▶ **Your goal**
Below are lines of data, and only some are wanted. Please repeat exactly those from the line that has "index tip: (346, 101)" through the line that has "middle pip: (442, 152)".

== Segment start ==

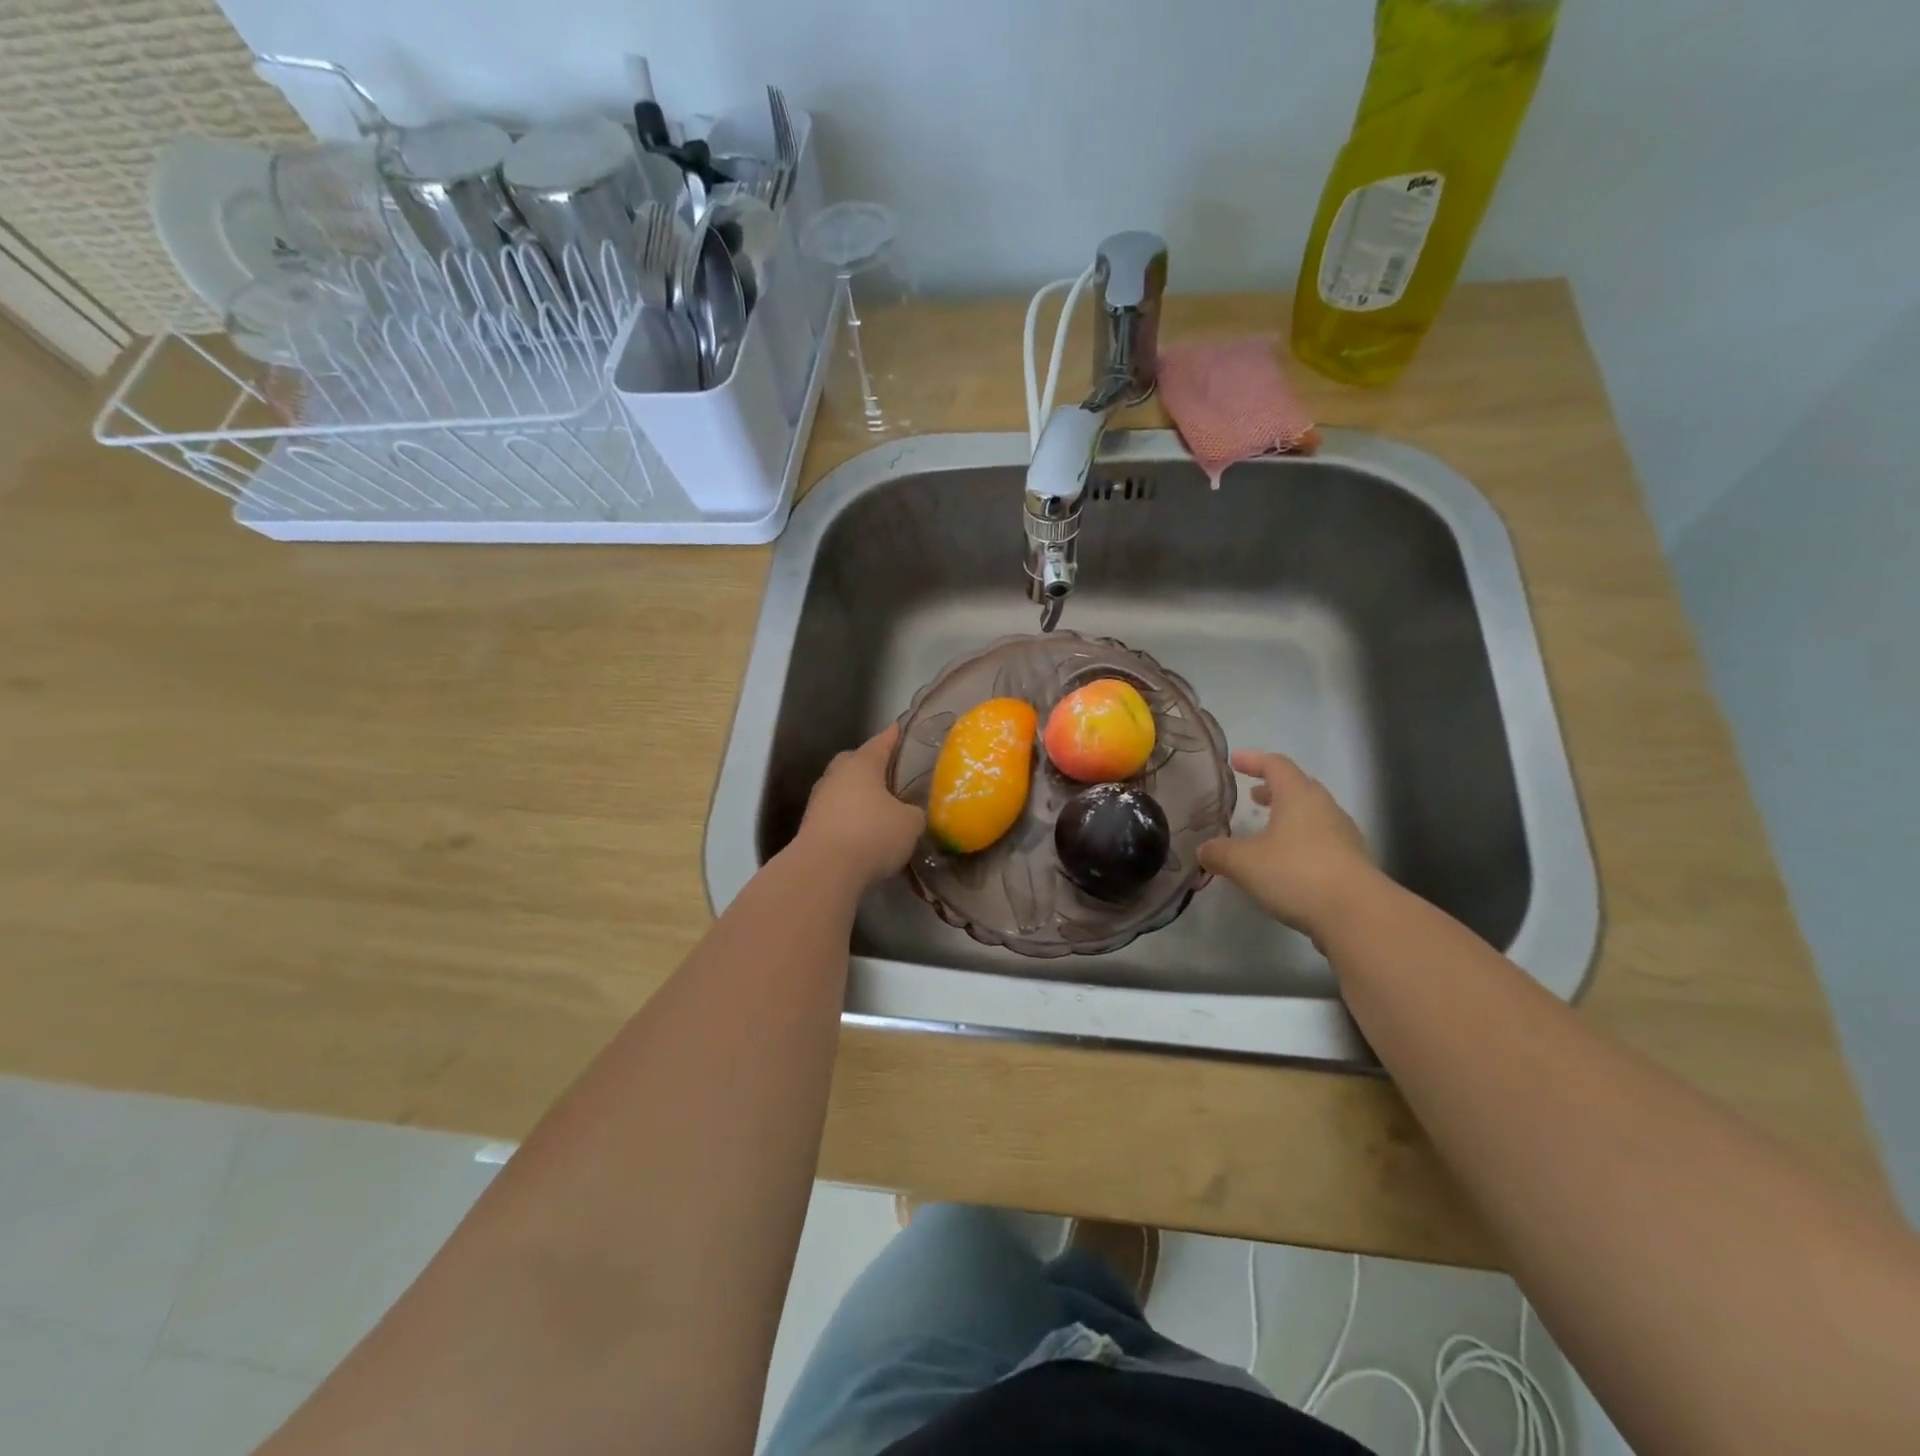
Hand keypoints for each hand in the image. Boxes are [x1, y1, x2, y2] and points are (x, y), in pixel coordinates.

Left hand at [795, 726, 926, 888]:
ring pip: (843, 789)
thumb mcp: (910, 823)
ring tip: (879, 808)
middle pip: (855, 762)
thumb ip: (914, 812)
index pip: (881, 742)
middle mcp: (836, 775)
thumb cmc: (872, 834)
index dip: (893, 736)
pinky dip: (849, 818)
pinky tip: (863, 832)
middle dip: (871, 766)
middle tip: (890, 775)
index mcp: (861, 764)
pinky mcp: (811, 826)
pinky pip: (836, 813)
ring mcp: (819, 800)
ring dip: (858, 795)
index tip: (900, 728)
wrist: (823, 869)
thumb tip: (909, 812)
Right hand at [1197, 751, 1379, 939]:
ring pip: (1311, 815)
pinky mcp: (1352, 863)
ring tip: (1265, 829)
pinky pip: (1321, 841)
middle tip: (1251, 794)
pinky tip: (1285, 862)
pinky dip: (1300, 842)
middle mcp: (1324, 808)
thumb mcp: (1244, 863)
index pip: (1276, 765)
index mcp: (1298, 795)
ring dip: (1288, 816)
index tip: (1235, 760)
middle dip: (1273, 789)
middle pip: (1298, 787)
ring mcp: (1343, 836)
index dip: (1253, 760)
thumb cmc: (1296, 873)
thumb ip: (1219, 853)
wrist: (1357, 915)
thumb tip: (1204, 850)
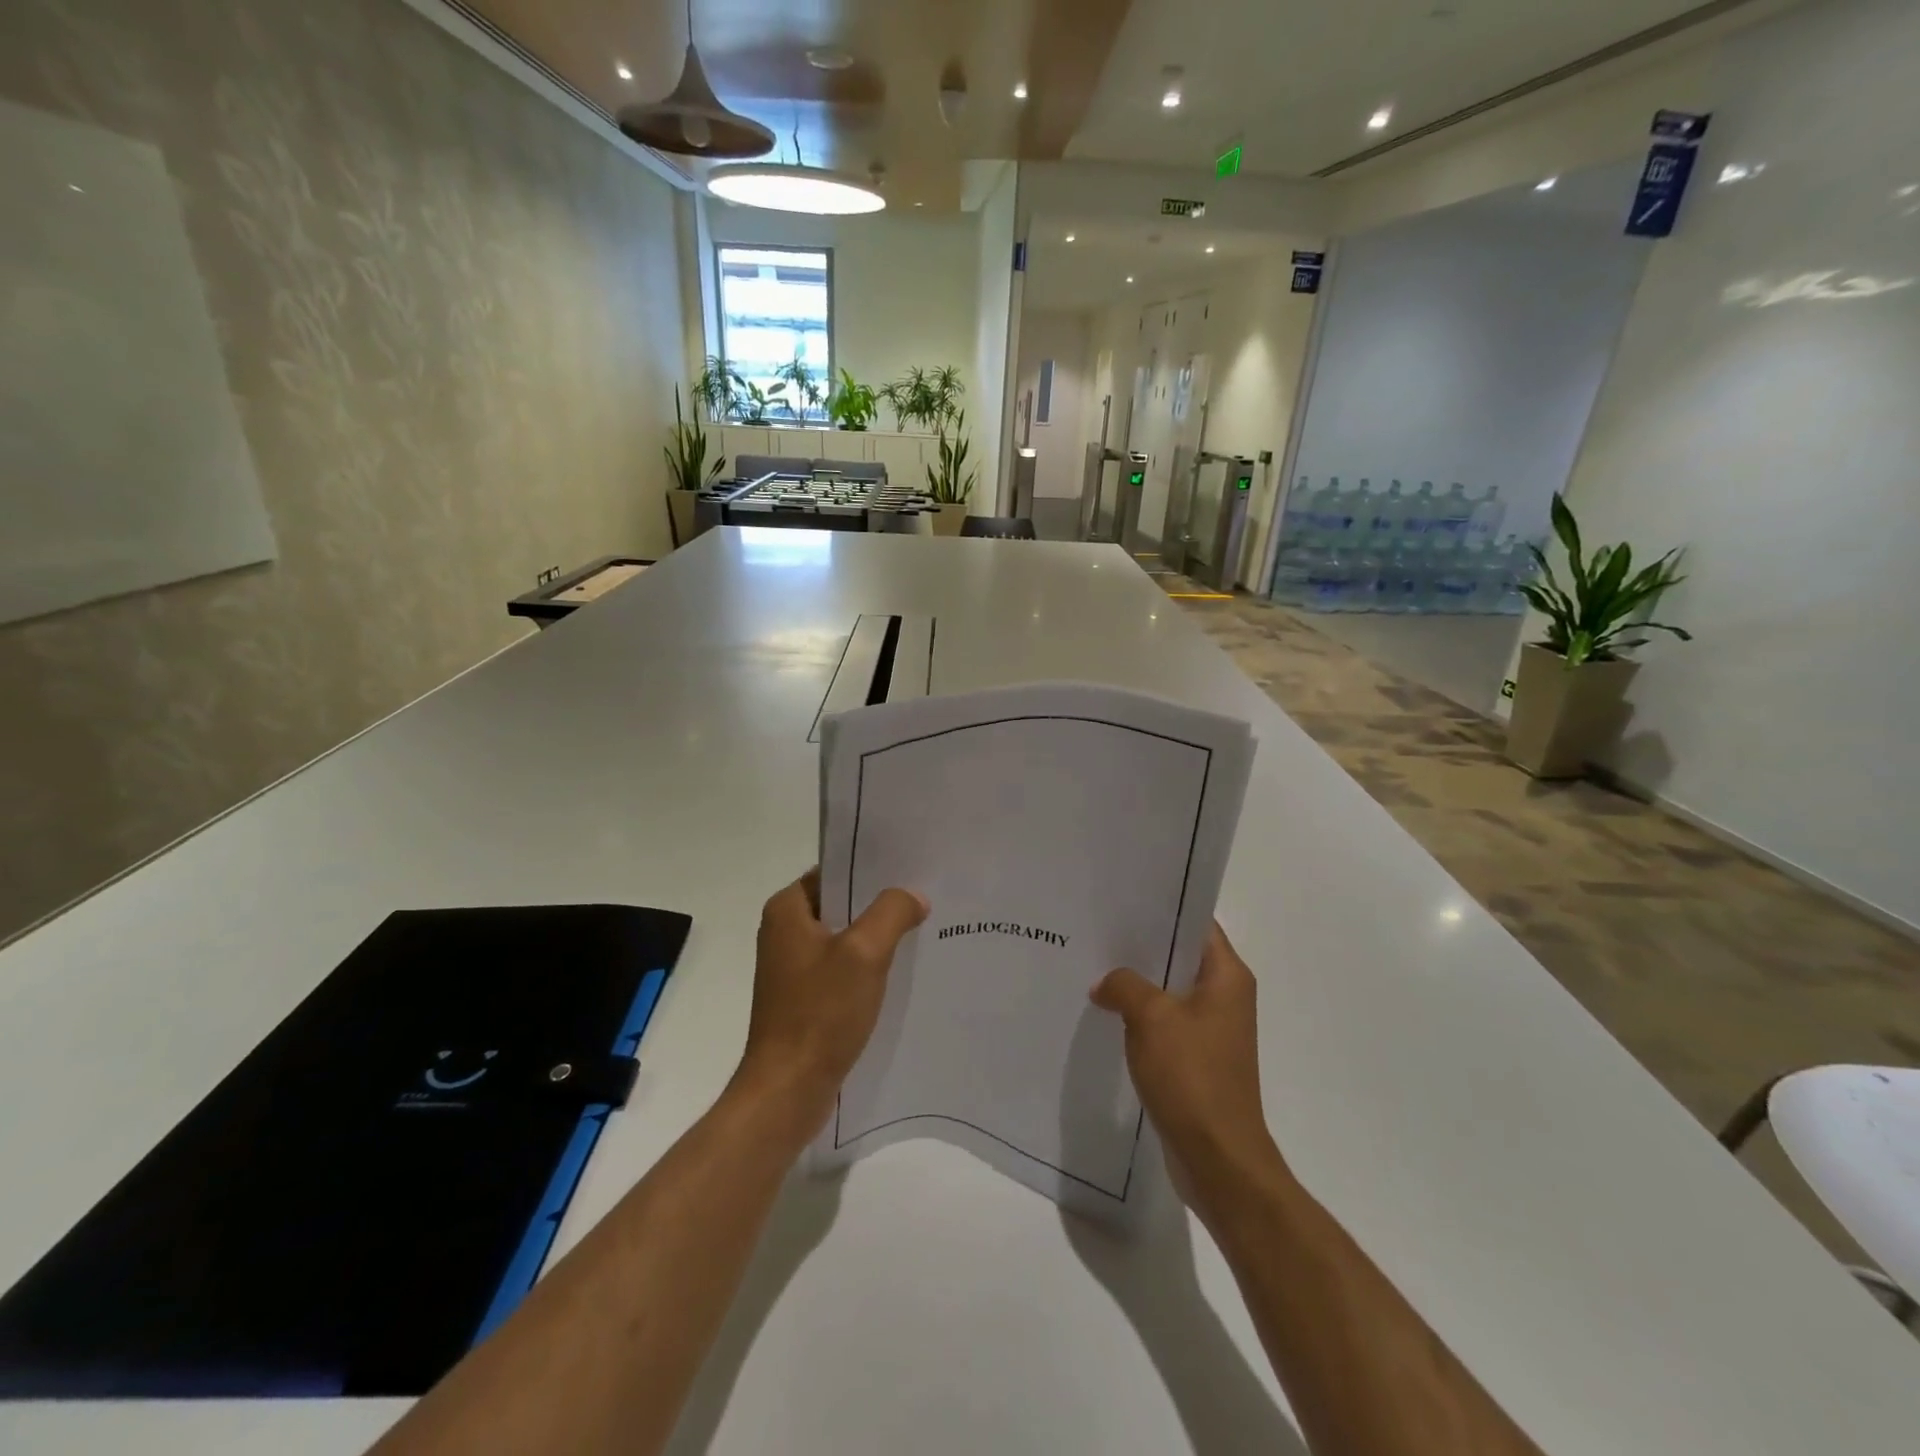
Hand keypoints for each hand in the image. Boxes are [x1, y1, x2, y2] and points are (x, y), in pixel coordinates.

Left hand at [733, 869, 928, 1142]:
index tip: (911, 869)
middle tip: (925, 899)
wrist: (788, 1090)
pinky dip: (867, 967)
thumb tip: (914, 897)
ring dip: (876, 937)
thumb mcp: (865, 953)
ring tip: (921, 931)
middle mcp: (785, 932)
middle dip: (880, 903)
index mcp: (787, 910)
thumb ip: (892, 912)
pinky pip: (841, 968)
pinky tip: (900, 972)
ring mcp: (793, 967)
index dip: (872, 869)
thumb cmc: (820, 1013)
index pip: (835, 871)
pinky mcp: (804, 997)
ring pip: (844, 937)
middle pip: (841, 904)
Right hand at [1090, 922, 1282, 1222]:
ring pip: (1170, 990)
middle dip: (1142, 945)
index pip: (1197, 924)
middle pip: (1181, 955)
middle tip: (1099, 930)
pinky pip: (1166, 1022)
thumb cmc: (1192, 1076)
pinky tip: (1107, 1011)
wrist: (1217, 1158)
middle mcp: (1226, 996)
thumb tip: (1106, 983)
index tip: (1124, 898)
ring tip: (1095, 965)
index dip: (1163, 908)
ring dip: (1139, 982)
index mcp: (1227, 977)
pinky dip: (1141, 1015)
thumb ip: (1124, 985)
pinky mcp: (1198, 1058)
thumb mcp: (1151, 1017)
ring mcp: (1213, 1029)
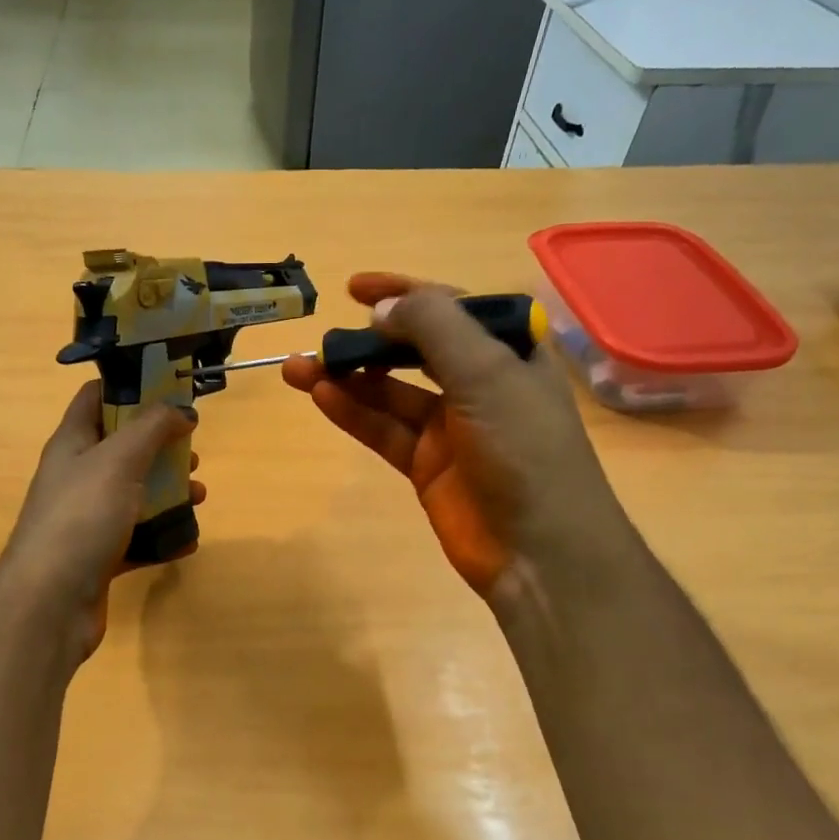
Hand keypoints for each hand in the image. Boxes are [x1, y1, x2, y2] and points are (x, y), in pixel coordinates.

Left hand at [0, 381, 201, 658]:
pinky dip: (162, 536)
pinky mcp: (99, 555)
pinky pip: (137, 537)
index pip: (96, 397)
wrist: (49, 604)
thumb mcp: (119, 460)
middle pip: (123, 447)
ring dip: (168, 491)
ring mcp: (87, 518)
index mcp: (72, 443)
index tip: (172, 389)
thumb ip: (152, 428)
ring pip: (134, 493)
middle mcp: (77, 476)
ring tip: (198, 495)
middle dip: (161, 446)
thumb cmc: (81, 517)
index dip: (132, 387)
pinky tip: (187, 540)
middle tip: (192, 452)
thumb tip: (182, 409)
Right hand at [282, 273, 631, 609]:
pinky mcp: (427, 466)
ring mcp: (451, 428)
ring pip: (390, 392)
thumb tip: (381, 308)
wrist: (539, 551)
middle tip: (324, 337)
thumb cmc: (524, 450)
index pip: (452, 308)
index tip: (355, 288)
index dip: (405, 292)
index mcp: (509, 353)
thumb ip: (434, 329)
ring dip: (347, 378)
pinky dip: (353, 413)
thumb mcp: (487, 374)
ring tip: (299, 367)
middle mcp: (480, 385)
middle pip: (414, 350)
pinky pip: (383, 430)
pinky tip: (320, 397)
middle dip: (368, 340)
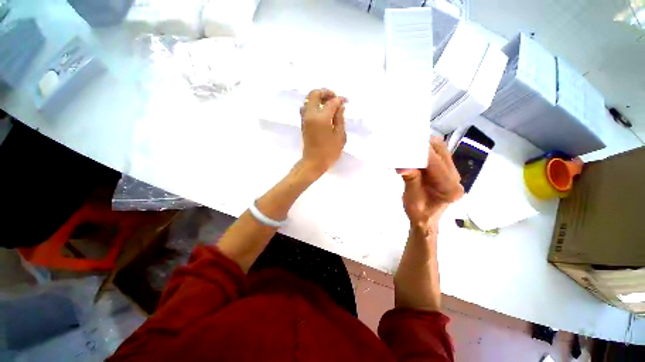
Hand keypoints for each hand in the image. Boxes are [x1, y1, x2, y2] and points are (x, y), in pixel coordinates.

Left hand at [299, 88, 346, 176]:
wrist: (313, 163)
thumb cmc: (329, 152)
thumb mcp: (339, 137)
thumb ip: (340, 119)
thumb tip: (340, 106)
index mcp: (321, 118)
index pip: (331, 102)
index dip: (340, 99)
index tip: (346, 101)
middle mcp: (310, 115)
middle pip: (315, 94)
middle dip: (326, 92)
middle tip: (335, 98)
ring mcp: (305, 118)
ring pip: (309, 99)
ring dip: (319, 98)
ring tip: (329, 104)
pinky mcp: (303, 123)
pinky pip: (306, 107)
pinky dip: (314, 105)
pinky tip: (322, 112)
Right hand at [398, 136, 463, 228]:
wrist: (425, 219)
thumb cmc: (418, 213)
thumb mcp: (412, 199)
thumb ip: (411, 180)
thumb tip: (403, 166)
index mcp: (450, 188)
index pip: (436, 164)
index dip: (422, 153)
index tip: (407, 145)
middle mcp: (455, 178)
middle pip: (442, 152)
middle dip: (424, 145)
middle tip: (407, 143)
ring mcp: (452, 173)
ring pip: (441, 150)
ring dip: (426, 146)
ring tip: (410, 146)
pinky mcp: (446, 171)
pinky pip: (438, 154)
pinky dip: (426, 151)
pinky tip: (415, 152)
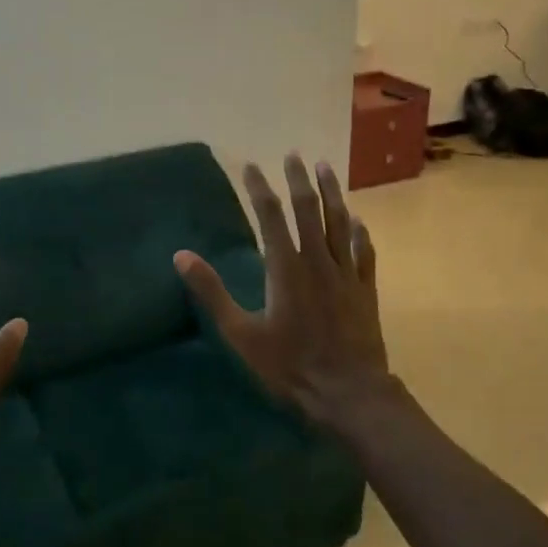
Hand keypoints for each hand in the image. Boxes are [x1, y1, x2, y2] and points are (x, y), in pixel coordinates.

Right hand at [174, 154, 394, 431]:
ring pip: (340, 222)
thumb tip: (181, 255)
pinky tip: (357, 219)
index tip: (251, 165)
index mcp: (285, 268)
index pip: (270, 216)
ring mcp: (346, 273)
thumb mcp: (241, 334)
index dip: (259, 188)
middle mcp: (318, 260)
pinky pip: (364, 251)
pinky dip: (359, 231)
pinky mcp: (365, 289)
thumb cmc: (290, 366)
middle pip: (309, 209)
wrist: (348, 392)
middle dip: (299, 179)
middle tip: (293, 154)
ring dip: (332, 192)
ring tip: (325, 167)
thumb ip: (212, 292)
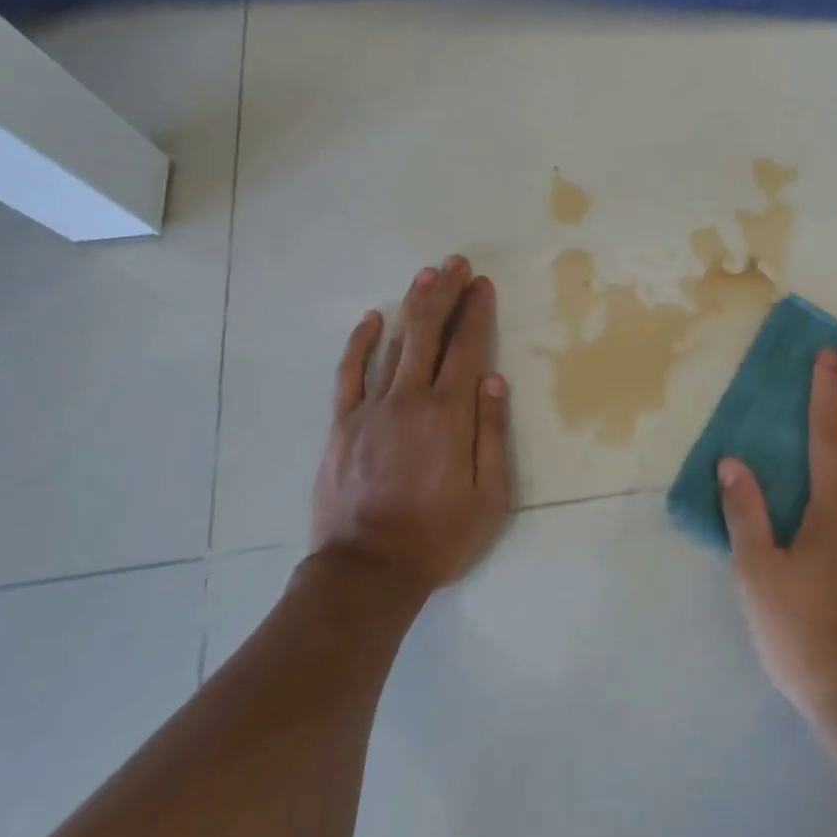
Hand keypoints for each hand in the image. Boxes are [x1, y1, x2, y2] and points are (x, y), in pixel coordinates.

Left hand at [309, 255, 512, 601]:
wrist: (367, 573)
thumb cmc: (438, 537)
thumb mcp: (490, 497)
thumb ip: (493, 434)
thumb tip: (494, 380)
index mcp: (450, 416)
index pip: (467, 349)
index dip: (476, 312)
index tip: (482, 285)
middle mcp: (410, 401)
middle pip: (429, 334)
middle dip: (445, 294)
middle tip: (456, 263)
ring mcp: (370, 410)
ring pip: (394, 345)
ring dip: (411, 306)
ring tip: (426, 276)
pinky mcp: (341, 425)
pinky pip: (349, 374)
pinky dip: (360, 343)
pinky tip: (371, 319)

== Segment end ==

▶ **Exercise output**
index tip: (346, 101)
middle mcp: (310, 115)
middle pip: (315, 94)
middle dip: (326, 92)
middle tip: (335, 98)
ring mcp: (305, 118)
ring pip: (309, 99)
ring dip: (319, 98)
ring tip: (329, 104)
pinky mcp: (303, 123)
pinky pip: (306, 107)
pinky dip: (314, 105)
pinky tip: (322, 112)
Right hand at [398, 136, 463, 228]:
wrist: (425, 219)
thumb cmc: (418, 213)
thumb mcp: (412, 199)
thumb ip: (411, 180)
thumb tip: (403, 166)
index mcp: (450, 188)
index pip: (436, 164)
index dip: (422, 153)
index tip: (407, 145)
middle mcp: (455, 178)
middle pip: (442, 152)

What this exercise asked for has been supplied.